In cases of renal failure, skeletal muscle fibers undergo changes leading to uremic skeletal muscle disease, potentially involving reparative regeneration and cardiac troponin isoform expression. Studies even suggest the normal expression of cardiac-specific troponins during embryonic development.[16] Considering the relationship between cardiac troponin levels and nitrogen metabolism products, such as creatinine, it is plausible that these compounds directly affect cardiomyocytes. Additionally, long-term effects of CKD, such as increased myocardial workload and hypertrophy, may contribute to elevated troponin levels.[17]
[18]
CKD increases the risk of various cardiovascular complications, including atrial and ventricular arrhythmias, atrioventricular block, pulmonary congestion, acute mitral regurgitation, and cardiogenic shock.[19] Meta-analyses emphasize the prognostic value of cardiac troponins in chronic renal failure, aiding in identifying patients at high risk of overall and cardiovascular mortality.[20]
[21] Therefore, chronic renal failure is a common cause of elevated cardiac troponin levels, with mechanisms including decreased serum excretion, direct harmful effects of metabolic products, and increased myocardial hypertrophy.

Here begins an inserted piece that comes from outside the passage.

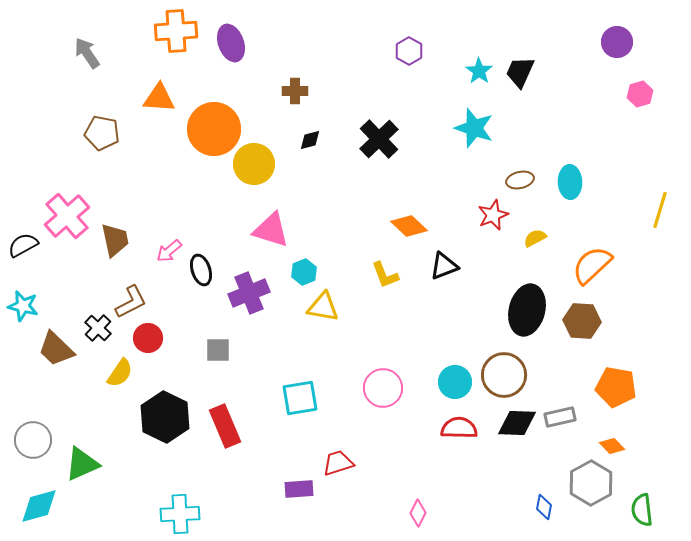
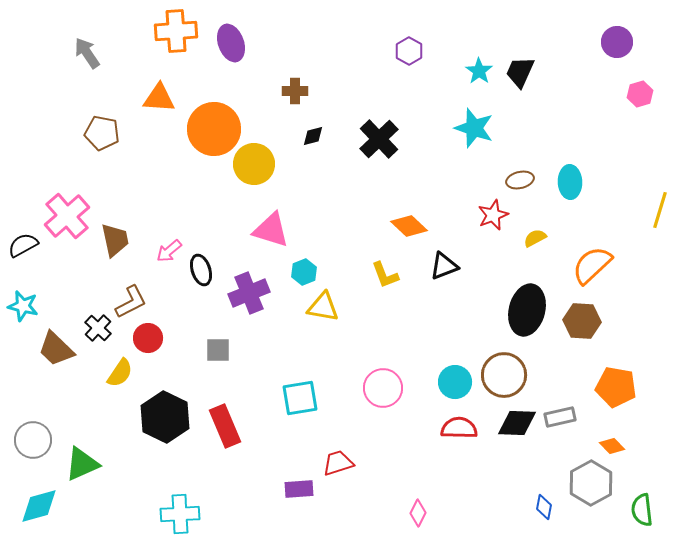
black diamond at (310, 140): moved 3 px right, 4 px up
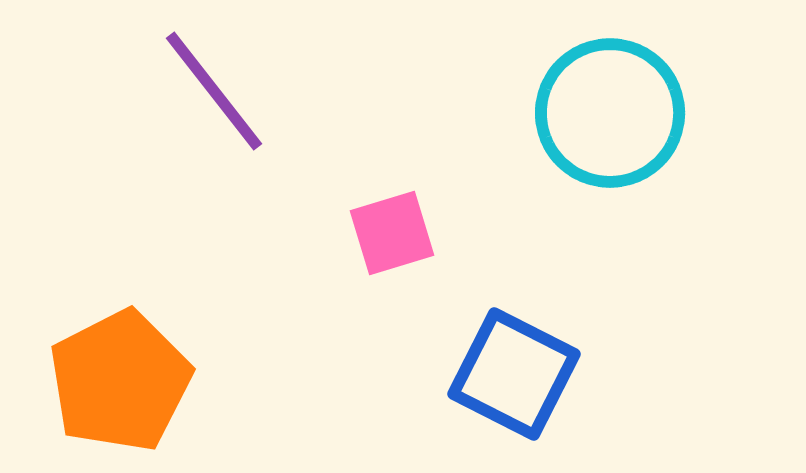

A meta-analysis by Khan et al involving 3,931 ESRD patients revealed a positive relationship between serum troponin T levels and mortality.[20] Another study in heart failure patients identified troponin T as a univariate predictor of all-cause death, cardiovascular death, and cardiovascular hospitalization, outperforming other parameters.[21] In our study, the evaluation of delta troponin T values showed low predictive performance for 30-day mortality.

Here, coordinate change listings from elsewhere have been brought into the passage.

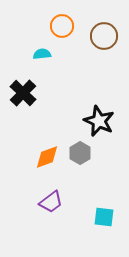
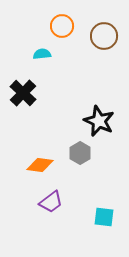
orange diamond: moved 7 px left, 8 px down; rotated 28 degrees clockwise
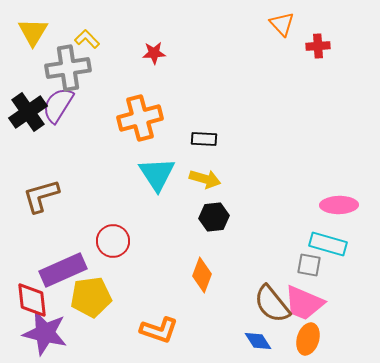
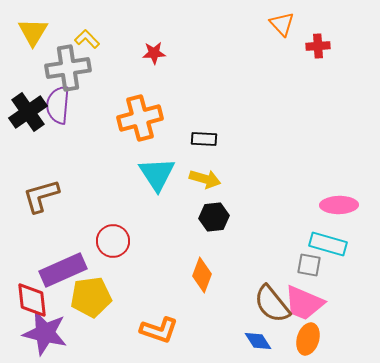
purple semicircle: rotated 27 degrees counterclockwise
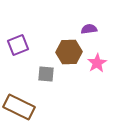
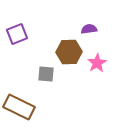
purple square: moved 1 px left, 11 px up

Conversely, initial and first-hour troponin values demonstrated significant predictive potential for mortality risk within 30 days, exhibiting high sensitivity and low negative likelihood ratios. These results align with studies highlighting elevated serum troponin T values in cardiovascular disease patients with CKD. However, the study's limited sample size may impact the statistical power of the findings.
Conclusion
The present study's results demonstrated that delta troponin T is not associated with short-term mortality in patients with chronic renal dysfunction and NSTEMI. Larger studies are essential to validate these associations and strengthen the predictive potential of serum troponin values in this patient population.